→ **CONSIGNE 1**:
Répondez aux questions suivantes sur l’extrait consacré à l’exploitation minière des fonds marins :
(a) Combien de kilomètres carrés chaque exploitation minière peut-elle exploiter sur une licence de 30 ans ?
(b) D’après André Abreu, que constituent les monts sous-marins ?
(c) À quoi les partenariats avec des sociétés minières permettent-ils aux scientifiques d’accéder ?
→ **CONSIGNE 2**: Remplacez « scientifiques » par « chercheurs » en recopiant le passage de l’extrait consacré à l’exploitation minière des fonds marins, en commençant à « Sans compter que » et en finissant à « efforts de recherche. ».
→ **CONSIGNE 3**: Poursuivez l’extrait consacré à l’exploitation minière des fonds marins après sa dernière phrase.

→ **EXTRAIT DU TEXTE**:
Nul besoin de rappeler que ces écosystèmes des fonds marins sont riches en biodiversité, extrêmement fragiles et déjà mis à rude épreuve par les effets du changement climatique, la pêche de fond, la pollution et les plastiques.
Travis ne s’arrête pas là sur l’ampleur de ces conséquences dévastatrices : « Chaque exploitation minière peut exploiter 15 000 kilomètres carrés sur une licence de 30 ans. Si les 17 permis de la zone Clarion Clipperton étaient exploités, une zone de la taille de la France pourrait être touchée, détruisant la plupart de la vie sur et juste en dessous du fond marin. Les panaches de sédiments issus des activités minières pourraient se propager bien au-delà des sites miniers, étouffant ou tuant les organismes filtreurs et d’autres espèces des profondeurs ».
Chargés de métaux rejetés par les navires pendant les opérations minières, ils pourraient parcourir des centaines de kilomètres depuis les sites miniers, affectant les écosystèmes océaniques à plusieurs profondeurs, pouvant même entrer dans la chaîne alimentaire marine.
« Cette exploitation minière va en outre perturber certains des plus grands puits de carbone de la planète »
Cette exploitation minière va en outre perturber certains des plus grands puits de carbone de la planète et compromettre le rôle crucial des fonds marins dans l’atténuation des impacts du changement climatique. Ces monts sous-marins constituent un des plus grands réservoirs de biodiversité de la planète d’après André Abreu. Ce sont des viviers de vie. Il cite les travaux de son ONG et de l’Ifremer qui étudient de près le rôle vital des sédiments : « Leur rôle écologique est essentiel. Si on les détruit, on détruit bien plus que des ressources naturelles. On met en péril toute la biodiversité marine. »
Le potentiel enfoui de la recherche scientifique face à la corruption
Le tollé de la communauté internationale en faveur d’un moratoire est un signal d’alarme qui ne peut être ignoré. « L’exploitation minière en eaux profondes perpétuerait le modèle destructeur de l’industrie des combustibles fossiles sur terre qui perdure déjà bien assez à un moment où nous devons tous trouver des alternatives à notre système mondial défaillant » conclut Travis.
Sans compter que la recherche en eaux profondes est sous-financée, ce qui oblige les scientifiques à dépendre ironiquement de partenariats avec des sociétés minières pour accéder aux navires et aux équipements les plus évolués. Cette dépendance peut compromettre l’intégrité des efforts de recherche.

→ **DONNÉES À EXAMINER**:

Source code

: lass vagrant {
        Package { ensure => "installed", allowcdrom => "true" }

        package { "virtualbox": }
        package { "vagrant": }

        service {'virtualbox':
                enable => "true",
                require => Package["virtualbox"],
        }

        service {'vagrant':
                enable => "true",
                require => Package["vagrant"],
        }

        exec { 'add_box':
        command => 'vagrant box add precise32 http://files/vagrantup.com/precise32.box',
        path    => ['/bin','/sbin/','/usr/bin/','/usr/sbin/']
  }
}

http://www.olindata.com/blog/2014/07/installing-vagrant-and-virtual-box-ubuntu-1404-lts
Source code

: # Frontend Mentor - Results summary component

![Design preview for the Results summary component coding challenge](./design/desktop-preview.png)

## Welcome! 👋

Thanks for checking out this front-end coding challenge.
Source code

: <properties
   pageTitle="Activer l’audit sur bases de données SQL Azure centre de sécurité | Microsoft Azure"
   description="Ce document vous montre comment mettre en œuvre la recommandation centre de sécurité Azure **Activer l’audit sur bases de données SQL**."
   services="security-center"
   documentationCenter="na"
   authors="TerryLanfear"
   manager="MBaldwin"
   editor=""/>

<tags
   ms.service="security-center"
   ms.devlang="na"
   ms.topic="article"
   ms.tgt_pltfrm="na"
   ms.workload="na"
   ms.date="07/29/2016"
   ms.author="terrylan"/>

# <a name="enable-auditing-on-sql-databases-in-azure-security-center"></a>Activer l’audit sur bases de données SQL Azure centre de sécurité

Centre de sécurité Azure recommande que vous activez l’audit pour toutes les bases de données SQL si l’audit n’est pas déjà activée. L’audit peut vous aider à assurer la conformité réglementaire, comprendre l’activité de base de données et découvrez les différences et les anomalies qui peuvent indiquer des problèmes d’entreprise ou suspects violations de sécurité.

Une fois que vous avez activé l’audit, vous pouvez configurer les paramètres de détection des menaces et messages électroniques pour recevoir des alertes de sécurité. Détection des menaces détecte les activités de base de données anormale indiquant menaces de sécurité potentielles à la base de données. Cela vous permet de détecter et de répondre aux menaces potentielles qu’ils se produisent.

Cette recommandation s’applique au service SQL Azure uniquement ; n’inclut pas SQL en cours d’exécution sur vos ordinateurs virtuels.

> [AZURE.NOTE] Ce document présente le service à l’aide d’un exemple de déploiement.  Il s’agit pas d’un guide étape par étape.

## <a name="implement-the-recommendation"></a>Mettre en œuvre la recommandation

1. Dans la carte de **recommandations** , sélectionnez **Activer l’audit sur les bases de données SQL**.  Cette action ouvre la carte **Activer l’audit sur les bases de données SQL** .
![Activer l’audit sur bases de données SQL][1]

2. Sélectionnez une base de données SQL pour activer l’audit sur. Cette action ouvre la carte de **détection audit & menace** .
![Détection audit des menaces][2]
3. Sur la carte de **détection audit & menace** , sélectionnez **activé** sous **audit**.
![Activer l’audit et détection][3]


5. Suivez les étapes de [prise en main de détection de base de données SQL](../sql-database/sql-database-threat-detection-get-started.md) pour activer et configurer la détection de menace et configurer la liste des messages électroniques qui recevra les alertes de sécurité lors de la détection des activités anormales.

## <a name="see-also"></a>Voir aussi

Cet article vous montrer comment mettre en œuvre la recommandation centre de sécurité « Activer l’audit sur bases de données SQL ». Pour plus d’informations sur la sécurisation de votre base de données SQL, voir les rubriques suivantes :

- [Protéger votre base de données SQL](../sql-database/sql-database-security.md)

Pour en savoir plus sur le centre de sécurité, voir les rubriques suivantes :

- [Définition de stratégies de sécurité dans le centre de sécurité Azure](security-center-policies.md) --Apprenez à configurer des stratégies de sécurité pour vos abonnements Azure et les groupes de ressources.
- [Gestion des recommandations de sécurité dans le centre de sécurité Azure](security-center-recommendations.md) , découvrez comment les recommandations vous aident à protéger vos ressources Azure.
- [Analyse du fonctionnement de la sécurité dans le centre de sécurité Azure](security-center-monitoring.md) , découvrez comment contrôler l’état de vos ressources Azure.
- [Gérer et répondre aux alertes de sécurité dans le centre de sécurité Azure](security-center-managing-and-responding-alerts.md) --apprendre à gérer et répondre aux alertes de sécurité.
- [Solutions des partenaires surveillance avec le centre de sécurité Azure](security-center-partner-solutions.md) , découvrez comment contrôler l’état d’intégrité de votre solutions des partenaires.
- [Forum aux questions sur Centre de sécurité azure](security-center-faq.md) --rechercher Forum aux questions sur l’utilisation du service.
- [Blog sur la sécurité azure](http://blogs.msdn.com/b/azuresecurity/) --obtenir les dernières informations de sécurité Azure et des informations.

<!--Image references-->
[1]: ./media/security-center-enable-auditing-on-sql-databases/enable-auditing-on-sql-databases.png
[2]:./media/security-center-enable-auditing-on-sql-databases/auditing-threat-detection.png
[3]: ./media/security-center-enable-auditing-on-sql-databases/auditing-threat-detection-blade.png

→ **RÉSULTAT ATTENDU 1**:
(a) 15 000 kilomètres carrés.
(b) Un des plus grands réservoirs de biodiversité de la planète.
(c) Aux navires et aux équipements les plus évolués.

→ **RÉSULTAT ATTENDU 2**:
Sans compter que la recherche en eaux profondes est sous-financée, ce qui oblige les chercheurs à dépendre ironiquement de partenariats avec des sociétés minières pour accéder aux navires et aux équipements les plus évolués. Cette dépendance peut compromettre l’intégrité des efforts de recherche.

→ **RÉSULTAT ATTENDU 3**:
Heureusement pour la lutte écologique, ces technologies utilisées demeurent encore trop coûteuses en plus d’être résolument destructrices : « Des machines qui raclent le fond marin, ça ne peut pas être la solution. On ne peut pas accepter ça » selon André Abreu qui précise que des alternatives comme le recyclage des métaux existent mais elles sont moins attirantes pour ces entreprises : « Les métaux qu’on veut exploiter sont aussi dans nos batteries, nos téléphones. On commence à les recycler, et dans dix ans, on sera capables de recycler encore plus. Alors, pourquoi ne pas investir dans ça plutôt que de détruire nos océans ? »
Un secteur à surveiller et contrer
Les eaux profondes sont de toute façon trop éloignées, ce qui nécessite des équipements spécialisés comme des véhicules télécommandés (ROV), des submersibles et des navires de recherche avancées pour atteindre les profondeurs. Ces outils sont trop coûteux, ce qui rend difficile la réalisation d’études complètes.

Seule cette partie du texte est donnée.